Data excerpts:
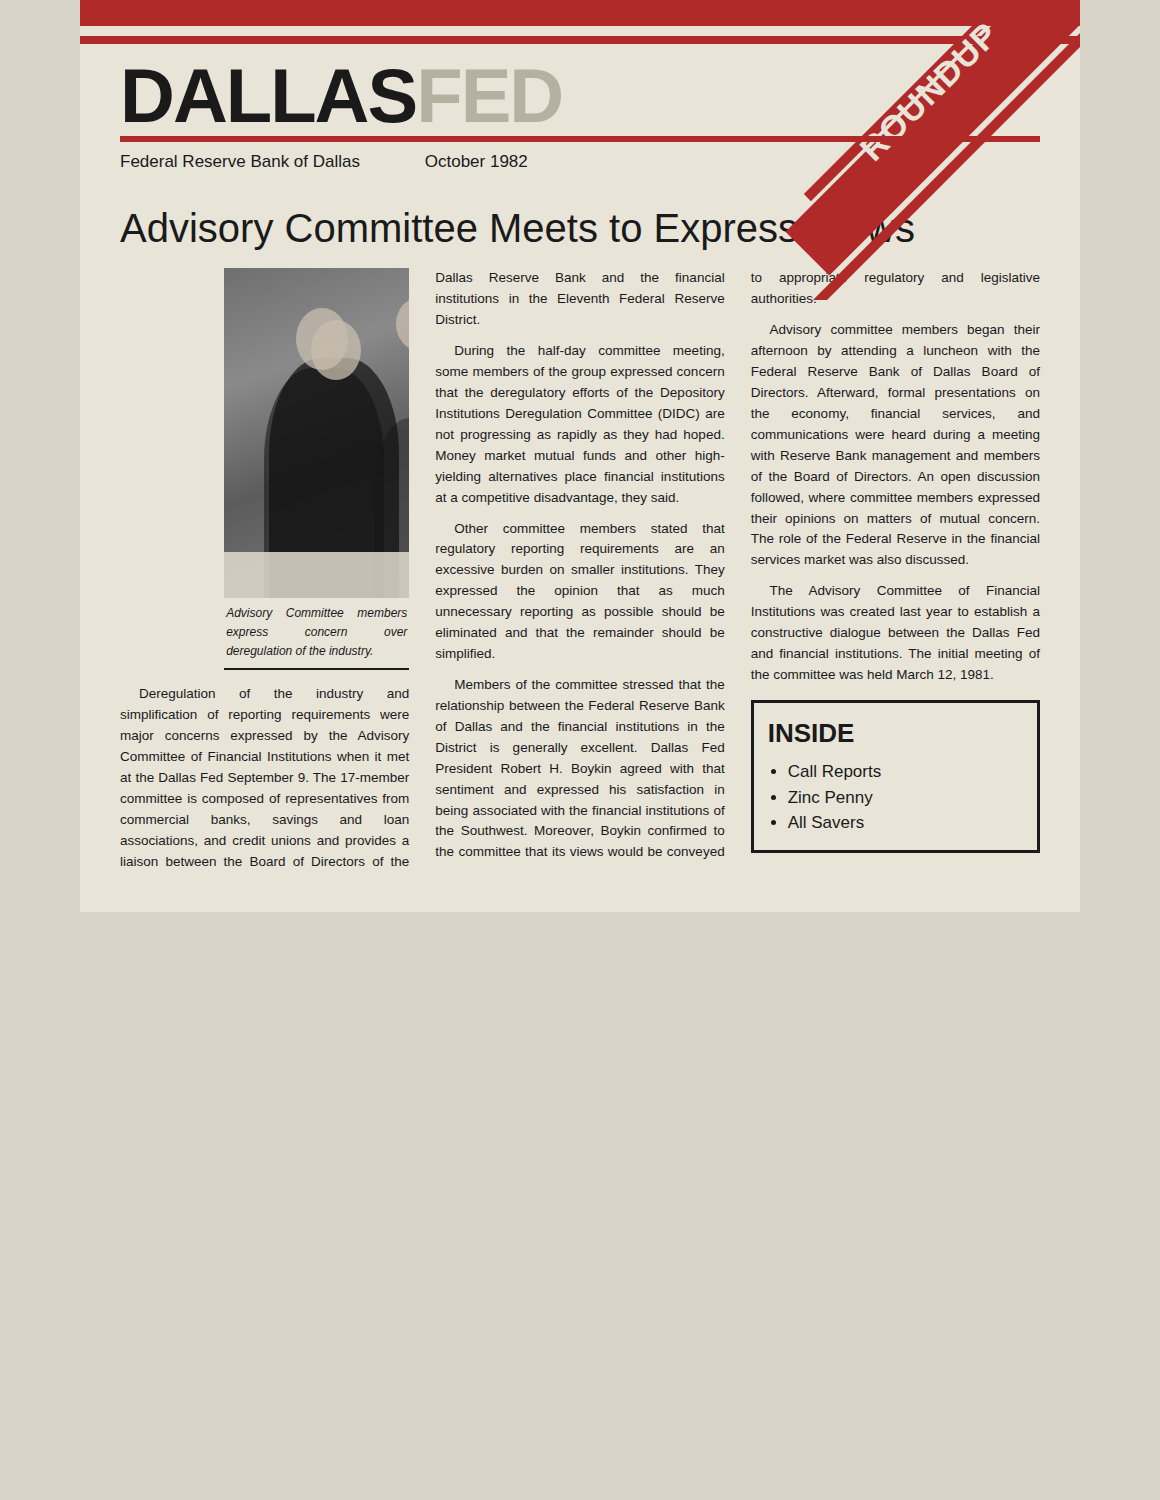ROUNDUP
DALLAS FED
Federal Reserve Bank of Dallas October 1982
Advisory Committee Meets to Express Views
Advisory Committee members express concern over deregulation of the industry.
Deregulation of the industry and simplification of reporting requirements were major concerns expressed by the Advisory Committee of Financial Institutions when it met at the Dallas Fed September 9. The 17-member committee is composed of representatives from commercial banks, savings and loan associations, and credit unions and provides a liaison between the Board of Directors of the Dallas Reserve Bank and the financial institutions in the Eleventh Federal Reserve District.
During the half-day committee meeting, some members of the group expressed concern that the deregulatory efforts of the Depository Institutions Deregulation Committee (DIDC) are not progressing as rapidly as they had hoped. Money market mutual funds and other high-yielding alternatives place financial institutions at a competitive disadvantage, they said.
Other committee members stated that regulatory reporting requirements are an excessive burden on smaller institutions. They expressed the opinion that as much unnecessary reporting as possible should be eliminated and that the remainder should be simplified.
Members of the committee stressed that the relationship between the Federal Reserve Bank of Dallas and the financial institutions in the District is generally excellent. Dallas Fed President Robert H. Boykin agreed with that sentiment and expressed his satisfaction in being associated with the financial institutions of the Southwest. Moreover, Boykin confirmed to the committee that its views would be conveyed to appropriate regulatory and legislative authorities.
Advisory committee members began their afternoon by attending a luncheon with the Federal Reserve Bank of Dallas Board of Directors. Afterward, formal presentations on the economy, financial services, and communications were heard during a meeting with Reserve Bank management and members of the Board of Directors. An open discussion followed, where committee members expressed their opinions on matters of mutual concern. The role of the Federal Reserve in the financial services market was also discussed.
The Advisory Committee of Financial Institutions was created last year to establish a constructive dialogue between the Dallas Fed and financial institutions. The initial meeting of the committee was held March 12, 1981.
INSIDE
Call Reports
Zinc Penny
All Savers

Work instructions: Wherever the word "mutual" occurs in the data, copy that whole line.

Solution to this problem:
During the half-day committee meeting, some members of the group expressed concern that the deregulatory efforts of the Depository Institutions Deregulation Committee (DIDC) are not progressing as rapidly as they had hoped. Money market mutual funds and other high-yielding alternatives place financial institutions at a competitive disadvantage, they said.
Advisory committee members began their afternoon by attending a luncheon with the Federal Reserve Bank of Dallas Board of Directors. Afterward, formal presentations on the economy, financial services, and communications were heard during a meeting with Reserve Bank management and members of the Board of Directors. An open discussion followed, where committee members expressed their opinions on matters of mutual concern. The role of the Federal Reserve in the financial services market was also discussed.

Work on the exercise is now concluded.